Original topic: 如何迁移drainer组件

| username: qufudcj

[Test Environment for TiDB]

[TiDB Version] 4.0.4

[Reproduction Path]

[Encountered Issue: Phenomenon and Impact]

Using tiup for deployment

Recently, the memory usage of drainer has surged. After checking other Q&A on the forum, it seems that there is no other solution except upgrading the version, but currently, upgrading is not considered.

The machine where drainer is currently located also has pump and kafka, and it often runs out of memory. Now I want to migrate drainer to a machine with larger memory.

However, I only found the migration methods for pd/tidb/tikv/tiflash/ticdc in the documentation.

How can I migrate drainer?

Should I first use tiup cluster scale-in --node to take drainer offline,

then record the current ts,

and finally use tiup cluster scale-out scale-out.yaml, configuring drainer_servers in the file?

[Resource Configuration]

[Attachments: Screenshots/Logs/Monitoring]

| username: xfworld | Original post link

The memory surge in drainer is due to too many DDLs. Unless redeployed, the DDLs will persist…

You can try scaling out drainer first, using configuration to utilize new resources before decommissioning the old ones.

Handling it the way you understand is also possible, but there will be a period when binlog cannot be retrieved (the ts is very important and needs to be recorded properly).

You can refer to this document for a deeper understanding:

| username: qufudcj | Original post link

My downstream is Kafka, and it seems that relay log cannot be enabled.

Do you mean that I should first scale out the drainer to 2, and then scale it down to 1? Is this the most reliable way?

| username: xfworld | Original post link

The relay log also obtains the starting position through ts.

Yes, you can handle it according to your approach, both are fine.

| username: qufudcj | Original post link

However, the drainer configuration in the documentation is a bit confusing to me.
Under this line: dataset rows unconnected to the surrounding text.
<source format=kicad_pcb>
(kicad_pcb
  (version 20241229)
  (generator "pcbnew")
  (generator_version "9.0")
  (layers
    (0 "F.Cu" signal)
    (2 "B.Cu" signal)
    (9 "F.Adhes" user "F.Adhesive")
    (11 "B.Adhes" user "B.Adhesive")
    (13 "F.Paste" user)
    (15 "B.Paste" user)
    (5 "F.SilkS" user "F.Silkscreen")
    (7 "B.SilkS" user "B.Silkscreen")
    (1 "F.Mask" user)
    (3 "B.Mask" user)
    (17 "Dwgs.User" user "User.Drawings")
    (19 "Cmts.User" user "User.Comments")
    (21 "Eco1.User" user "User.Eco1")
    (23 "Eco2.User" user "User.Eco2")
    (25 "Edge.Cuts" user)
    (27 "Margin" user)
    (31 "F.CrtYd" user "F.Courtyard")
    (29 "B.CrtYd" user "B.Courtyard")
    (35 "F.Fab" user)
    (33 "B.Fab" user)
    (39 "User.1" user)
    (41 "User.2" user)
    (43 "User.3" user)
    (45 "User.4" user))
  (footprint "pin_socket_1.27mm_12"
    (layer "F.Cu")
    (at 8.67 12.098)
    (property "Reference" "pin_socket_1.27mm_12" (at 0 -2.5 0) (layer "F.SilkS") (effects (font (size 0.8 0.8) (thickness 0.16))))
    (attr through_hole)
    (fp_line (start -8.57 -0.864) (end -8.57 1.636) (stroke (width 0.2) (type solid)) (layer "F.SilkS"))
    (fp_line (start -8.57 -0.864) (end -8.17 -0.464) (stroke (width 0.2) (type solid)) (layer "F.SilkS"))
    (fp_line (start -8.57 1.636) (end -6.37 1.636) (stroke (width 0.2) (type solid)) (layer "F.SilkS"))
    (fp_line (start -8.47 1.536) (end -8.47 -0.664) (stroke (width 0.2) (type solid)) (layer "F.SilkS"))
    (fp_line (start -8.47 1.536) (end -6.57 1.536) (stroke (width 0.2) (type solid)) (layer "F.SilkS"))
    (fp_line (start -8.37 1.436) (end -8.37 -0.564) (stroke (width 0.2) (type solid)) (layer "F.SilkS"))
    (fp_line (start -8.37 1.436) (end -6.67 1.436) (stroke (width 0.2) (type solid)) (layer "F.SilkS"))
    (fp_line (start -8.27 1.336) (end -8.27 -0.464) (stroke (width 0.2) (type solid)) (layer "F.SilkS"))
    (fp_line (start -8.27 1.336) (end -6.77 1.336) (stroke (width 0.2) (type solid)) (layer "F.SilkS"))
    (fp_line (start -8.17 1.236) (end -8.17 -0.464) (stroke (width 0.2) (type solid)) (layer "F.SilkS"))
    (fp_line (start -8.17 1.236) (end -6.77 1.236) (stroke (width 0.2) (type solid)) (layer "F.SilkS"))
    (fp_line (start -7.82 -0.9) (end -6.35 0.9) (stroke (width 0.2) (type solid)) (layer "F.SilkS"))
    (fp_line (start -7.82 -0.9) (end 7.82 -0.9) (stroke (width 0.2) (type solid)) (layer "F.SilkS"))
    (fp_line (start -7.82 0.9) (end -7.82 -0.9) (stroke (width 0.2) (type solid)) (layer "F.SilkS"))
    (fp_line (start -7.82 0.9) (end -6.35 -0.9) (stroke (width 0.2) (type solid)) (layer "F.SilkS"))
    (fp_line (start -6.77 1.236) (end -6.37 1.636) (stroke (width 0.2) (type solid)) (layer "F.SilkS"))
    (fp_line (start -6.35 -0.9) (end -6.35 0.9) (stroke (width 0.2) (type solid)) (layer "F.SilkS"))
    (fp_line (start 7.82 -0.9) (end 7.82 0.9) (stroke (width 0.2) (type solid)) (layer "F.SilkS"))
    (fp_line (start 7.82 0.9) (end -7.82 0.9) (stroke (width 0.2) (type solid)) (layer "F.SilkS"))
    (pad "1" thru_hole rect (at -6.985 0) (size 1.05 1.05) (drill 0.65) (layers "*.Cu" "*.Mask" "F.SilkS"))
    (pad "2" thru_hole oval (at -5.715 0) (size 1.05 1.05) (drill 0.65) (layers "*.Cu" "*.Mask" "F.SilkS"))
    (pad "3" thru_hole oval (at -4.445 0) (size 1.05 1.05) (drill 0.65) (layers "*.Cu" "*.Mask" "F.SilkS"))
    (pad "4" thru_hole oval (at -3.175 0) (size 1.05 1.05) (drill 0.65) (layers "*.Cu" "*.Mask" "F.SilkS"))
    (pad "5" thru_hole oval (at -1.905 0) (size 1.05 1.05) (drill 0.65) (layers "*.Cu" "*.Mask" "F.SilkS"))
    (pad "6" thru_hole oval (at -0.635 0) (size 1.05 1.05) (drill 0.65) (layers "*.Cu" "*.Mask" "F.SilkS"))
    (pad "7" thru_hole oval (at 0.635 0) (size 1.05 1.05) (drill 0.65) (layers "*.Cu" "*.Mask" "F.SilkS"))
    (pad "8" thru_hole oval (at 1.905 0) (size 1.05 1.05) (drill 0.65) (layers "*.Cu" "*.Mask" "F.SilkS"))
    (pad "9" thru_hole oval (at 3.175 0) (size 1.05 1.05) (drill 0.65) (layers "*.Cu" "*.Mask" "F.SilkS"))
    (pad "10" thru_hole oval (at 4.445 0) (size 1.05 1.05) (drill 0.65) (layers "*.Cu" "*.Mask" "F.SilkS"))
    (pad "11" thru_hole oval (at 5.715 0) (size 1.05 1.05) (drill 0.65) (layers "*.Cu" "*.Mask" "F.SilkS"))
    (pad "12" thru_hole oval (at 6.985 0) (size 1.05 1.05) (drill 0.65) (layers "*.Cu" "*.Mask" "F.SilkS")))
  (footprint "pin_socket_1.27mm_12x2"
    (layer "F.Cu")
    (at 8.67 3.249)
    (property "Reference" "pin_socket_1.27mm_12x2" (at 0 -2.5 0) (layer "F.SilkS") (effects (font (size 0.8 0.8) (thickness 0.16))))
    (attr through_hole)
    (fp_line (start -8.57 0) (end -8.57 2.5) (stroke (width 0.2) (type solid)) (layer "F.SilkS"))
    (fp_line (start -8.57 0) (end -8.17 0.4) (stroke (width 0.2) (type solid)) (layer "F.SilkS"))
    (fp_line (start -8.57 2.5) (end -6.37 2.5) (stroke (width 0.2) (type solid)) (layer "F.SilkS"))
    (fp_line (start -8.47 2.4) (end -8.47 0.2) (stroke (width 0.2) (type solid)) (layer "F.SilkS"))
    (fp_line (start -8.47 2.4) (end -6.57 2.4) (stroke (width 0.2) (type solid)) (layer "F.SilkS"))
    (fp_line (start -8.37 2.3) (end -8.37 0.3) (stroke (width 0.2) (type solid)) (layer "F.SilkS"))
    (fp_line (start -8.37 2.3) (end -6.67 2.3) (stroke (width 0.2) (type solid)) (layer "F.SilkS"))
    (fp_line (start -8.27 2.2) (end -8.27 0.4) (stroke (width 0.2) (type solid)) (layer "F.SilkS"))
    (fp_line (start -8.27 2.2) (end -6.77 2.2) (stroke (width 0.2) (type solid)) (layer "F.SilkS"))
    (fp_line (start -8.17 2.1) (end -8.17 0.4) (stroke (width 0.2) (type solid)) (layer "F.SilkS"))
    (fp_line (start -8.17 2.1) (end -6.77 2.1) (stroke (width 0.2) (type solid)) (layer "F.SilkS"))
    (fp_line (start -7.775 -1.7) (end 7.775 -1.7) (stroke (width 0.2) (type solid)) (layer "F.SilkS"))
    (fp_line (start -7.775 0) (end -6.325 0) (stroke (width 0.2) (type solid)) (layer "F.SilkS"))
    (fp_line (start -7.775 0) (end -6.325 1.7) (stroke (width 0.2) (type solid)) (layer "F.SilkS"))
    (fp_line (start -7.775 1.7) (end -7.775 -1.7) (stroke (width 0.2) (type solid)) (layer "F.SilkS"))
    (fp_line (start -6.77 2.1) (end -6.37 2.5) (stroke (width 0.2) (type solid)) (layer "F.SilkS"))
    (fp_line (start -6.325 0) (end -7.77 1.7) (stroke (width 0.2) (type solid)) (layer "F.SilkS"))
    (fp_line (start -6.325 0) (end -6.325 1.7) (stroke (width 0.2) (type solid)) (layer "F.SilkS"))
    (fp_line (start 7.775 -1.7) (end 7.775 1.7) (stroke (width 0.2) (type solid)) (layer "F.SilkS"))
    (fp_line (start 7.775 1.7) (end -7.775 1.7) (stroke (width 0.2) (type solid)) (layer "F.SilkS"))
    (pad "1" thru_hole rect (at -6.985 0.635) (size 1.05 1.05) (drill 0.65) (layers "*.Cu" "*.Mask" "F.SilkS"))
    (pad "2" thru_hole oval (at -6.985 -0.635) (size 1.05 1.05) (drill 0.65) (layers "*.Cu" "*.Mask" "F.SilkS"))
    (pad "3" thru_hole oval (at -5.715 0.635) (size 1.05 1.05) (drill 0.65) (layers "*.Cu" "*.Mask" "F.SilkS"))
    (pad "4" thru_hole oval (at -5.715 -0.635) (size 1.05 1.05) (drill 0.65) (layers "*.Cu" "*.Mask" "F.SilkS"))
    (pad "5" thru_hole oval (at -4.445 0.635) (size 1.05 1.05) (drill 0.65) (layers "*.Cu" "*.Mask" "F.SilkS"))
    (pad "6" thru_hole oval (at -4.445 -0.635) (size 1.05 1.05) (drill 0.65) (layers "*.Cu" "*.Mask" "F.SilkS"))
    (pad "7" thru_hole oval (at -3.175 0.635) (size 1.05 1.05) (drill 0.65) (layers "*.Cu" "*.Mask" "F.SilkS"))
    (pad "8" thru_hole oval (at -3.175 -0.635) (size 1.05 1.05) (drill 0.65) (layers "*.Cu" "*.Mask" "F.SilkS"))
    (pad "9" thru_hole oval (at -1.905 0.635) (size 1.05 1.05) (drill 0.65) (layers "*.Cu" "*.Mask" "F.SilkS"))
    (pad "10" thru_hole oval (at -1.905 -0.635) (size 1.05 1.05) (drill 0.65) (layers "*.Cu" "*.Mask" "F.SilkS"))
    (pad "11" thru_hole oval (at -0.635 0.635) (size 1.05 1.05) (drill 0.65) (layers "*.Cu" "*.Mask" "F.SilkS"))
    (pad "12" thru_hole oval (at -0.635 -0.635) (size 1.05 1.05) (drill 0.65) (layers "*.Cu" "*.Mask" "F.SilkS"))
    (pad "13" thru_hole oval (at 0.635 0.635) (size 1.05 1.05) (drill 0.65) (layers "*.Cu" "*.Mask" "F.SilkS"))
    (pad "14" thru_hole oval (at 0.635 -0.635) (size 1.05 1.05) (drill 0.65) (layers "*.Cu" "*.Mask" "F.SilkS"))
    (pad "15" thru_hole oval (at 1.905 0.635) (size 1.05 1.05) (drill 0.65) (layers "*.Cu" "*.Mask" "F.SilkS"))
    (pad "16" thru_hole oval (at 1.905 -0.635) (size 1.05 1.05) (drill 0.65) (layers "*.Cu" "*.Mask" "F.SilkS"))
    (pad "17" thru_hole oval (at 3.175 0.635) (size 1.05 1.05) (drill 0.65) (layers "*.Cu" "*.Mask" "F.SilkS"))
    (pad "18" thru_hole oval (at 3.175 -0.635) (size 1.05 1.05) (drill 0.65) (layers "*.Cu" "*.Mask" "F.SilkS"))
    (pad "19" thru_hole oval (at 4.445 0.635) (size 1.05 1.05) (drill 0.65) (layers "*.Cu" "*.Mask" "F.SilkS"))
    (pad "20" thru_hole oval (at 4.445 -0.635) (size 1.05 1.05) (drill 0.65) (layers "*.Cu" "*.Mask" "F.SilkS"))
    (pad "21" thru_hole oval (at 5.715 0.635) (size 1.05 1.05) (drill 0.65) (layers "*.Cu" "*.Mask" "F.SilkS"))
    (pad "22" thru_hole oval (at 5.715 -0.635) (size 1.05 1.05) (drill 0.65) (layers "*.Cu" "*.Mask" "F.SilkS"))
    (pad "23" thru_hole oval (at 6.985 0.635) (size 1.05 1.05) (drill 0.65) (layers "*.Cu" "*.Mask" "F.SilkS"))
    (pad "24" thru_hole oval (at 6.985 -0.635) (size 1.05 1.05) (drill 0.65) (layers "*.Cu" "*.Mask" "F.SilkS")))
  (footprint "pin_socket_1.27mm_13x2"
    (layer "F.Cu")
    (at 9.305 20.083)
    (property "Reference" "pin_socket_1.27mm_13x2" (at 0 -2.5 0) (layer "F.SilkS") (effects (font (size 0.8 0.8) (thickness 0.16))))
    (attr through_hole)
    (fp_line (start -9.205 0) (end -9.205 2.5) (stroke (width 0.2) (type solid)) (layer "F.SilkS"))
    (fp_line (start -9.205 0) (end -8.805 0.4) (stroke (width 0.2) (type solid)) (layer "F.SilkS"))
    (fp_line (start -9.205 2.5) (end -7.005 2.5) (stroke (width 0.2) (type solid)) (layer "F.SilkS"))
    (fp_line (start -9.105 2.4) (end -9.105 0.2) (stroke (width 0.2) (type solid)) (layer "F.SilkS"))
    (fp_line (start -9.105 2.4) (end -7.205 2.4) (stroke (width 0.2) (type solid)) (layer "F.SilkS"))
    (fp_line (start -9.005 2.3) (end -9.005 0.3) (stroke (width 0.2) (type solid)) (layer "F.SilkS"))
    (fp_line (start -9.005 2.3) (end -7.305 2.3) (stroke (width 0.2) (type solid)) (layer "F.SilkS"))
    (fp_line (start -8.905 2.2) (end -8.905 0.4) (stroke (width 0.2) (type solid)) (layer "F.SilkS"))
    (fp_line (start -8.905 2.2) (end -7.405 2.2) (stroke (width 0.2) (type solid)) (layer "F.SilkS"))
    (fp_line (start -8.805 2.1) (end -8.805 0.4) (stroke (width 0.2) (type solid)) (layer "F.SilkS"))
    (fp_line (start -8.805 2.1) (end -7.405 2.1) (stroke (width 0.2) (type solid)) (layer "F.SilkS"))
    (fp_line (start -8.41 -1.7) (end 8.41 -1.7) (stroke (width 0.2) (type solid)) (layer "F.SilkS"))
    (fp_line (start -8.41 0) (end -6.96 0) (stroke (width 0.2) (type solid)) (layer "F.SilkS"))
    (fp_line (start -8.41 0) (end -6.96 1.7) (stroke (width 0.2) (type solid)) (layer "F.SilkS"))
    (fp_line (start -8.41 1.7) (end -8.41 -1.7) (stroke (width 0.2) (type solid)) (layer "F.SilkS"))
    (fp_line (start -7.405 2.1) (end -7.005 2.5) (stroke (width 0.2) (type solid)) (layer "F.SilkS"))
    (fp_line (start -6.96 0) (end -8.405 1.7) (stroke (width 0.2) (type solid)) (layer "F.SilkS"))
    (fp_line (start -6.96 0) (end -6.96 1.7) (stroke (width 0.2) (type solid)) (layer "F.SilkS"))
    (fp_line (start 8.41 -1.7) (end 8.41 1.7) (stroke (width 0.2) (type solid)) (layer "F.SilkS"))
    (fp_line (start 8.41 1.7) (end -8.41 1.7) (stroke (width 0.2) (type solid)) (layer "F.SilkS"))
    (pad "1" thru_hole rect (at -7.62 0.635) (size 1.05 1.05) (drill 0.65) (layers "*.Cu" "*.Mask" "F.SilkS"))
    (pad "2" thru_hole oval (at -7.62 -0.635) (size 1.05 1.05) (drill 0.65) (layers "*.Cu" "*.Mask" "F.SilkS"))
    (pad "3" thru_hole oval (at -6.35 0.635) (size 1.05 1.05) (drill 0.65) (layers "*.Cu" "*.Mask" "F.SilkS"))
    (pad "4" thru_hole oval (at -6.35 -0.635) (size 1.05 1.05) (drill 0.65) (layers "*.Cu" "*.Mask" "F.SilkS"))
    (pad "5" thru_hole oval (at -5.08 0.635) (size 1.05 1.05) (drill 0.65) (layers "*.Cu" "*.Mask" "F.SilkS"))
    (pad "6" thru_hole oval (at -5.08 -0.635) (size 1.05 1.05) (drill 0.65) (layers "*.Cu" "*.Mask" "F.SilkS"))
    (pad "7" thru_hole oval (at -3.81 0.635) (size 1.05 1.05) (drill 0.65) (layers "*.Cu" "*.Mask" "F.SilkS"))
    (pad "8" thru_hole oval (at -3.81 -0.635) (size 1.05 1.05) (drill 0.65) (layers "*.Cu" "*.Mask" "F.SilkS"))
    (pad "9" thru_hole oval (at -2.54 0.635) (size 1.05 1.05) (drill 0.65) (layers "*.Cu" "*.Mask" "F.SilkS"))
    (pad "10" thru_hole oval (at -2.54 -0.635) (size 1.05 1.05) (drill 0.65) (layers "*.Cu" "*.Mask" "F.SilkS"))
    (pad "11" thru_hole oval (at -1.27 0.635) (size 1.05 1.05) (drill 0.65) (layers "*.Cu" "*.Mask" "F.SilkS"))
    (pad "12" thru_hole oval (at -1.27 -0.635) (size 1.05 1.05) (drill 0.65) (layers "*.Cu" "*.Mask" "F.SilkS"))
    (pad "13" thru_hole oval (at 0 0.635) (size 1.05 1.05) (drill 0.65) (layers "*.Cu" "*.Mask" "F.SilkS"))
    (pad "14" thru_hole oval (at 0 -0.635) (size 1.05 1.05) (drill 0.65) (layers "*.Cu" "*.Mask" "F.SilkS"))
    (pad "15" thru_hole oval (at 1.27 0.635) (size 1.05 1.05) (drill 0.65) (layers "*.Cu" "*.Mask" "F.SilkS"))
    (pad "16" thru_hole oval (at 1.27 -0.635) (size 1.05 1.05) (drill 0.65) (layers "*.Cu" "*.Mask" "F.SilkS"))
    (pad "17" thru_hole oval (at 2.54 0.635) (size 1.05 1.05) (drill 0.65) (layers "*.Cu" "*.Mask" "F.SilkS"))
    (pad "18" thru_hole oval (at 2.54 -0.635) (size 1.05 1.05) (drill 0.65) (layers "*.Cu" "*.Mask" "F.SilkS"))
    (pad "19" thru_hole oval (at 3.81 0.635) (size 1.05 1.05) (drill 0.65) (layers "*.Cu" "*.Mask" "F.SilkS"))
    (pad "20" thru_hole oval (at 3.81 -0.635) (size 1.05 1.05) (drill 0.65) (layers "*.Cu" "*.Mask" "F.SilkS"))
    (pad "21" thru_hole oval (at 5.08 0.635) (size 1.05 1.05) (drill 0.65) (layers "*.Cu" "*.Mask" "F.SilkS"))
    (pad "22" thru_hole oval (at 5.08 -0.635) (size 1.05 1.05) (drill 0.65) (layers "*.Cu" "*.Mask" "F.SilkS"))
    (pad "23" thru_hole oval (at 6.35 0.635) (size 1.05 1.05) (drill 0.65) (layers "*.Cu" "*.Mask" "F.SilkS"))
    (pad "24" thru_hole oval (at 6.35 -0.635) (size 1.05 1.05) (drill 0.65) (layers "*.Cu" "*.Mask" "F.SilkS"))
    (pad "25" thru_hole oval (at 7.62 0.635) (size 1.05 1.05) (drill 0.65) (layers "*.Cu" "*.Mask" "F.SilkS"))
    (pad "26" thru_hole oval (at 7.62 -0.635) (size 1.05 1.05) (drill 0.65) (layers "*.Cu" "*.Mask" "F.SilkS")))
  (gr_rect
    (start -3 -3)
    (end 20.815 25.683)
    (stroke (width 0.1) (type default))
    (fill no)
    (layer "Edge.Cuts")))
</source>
Since it is marked as deprecated, how should I specify the ts value?

| username: xfworld | Original post link

The documentation you are looking at is not for version 4.X, right?

After version 5.X, this component has been replaced by TiCDC. It is also recommended that you upgrade your version.

| username: qufudcj | Original post link

Thank you, it was my oversight. However, our production environment is too complex. We use Ansible to deploy the cluster, and then it’s drainer-kafka-Ali DTS.

It seems that we need to completely uninstall binlog to switch from Ansible to TiUP, and then upgrade the version. The risk is still quite high.

| username: qufudcj | Original post link

I would like to ask another question. If I use my method, will the newly started drainer begin to synchronize data from the beginning in full? Since this is a test environment, reading from the latest ts doesn’t matter, but I hope to avoid full synchronization from the beginning.

| username: xfworld | Original post link

Take a close look at the images I posted in my reply.

| username: TiDBer_lm8fSeXQ | Original post link

It is recommended to enable swap and set it to 512G. If 512G is fully utilized, it will take approximately 24 hours.